◆ GOAL OF THE EXERCISE
Format every line of the records below as a Markdown table with two columns, Row and Text, numbering the rows in order. Skip blank lines, and leave the pictures out of the answer.

◆ SOURCE DATA
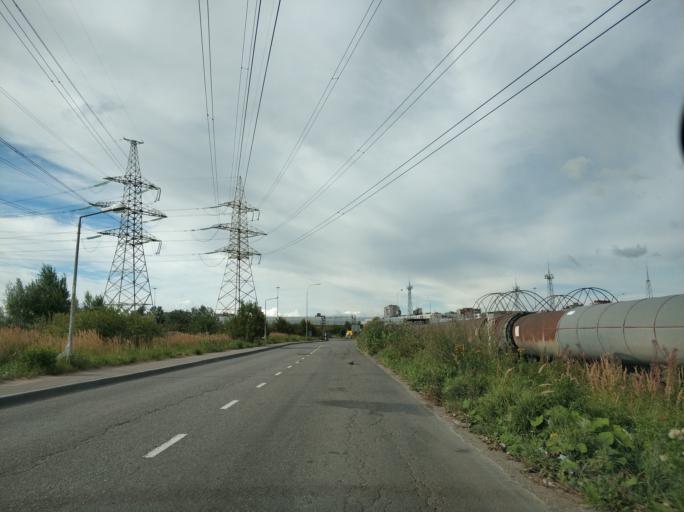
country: RU
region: Leningrad
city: Murino
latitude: 60.0466
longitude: 30.4357
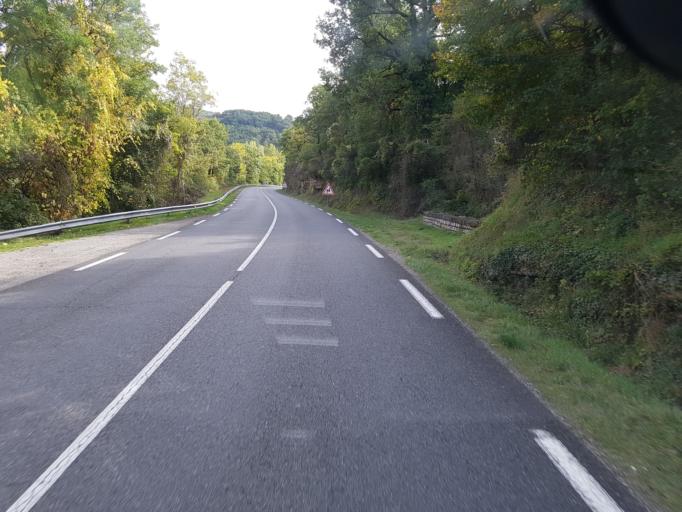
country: FR
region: Midi-Pyrenees
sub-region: Departement de l'Aveyron
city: Saint-Georges-de-Luzencon
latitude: 44.0316
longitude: 2.9626
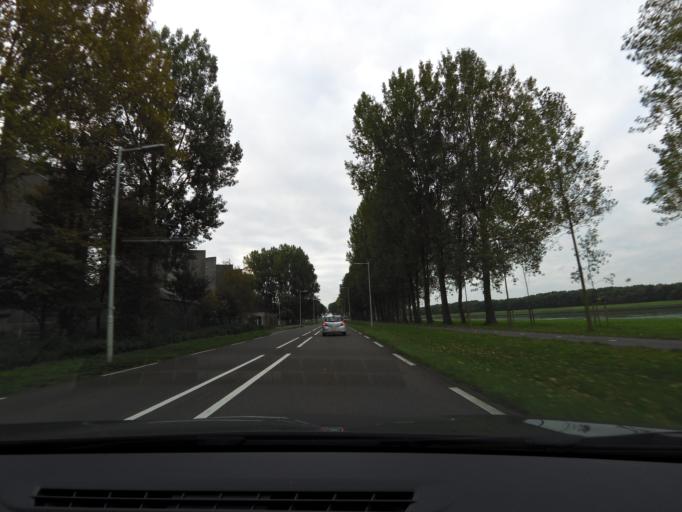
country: NL
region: South Holland
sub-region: Gemeente Maassluis
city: Maassluis
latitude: 51.8960
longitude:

◆ SOLVED EXERCISE
| Row | Text |
|---|---|
| 1 | country: RU |
| 2 | region: Leningrad |
| 3 | city: Murino |
| 4 | latitude: 60.0466 |
| 5 | longitude: 30.4357 |
| 6 | country: FR |
| 7 | region: Midi-Pyrenees |
| 8 | sub-region: Departement de l'Aveyron |
| 9 | city: Saint-Georges-de-Luzencon |
| 10 | latitude: 44.0316 |
| 11 | longitude: 2.9626 |
| 12 | country: NL |
| 13 | region: South Holland |
| 14 | sub-region: Gemeente Maassluis |
| 15 | city: Maassluis |
| 16 | latitude: 51.8960 |
| 17 | longitude: |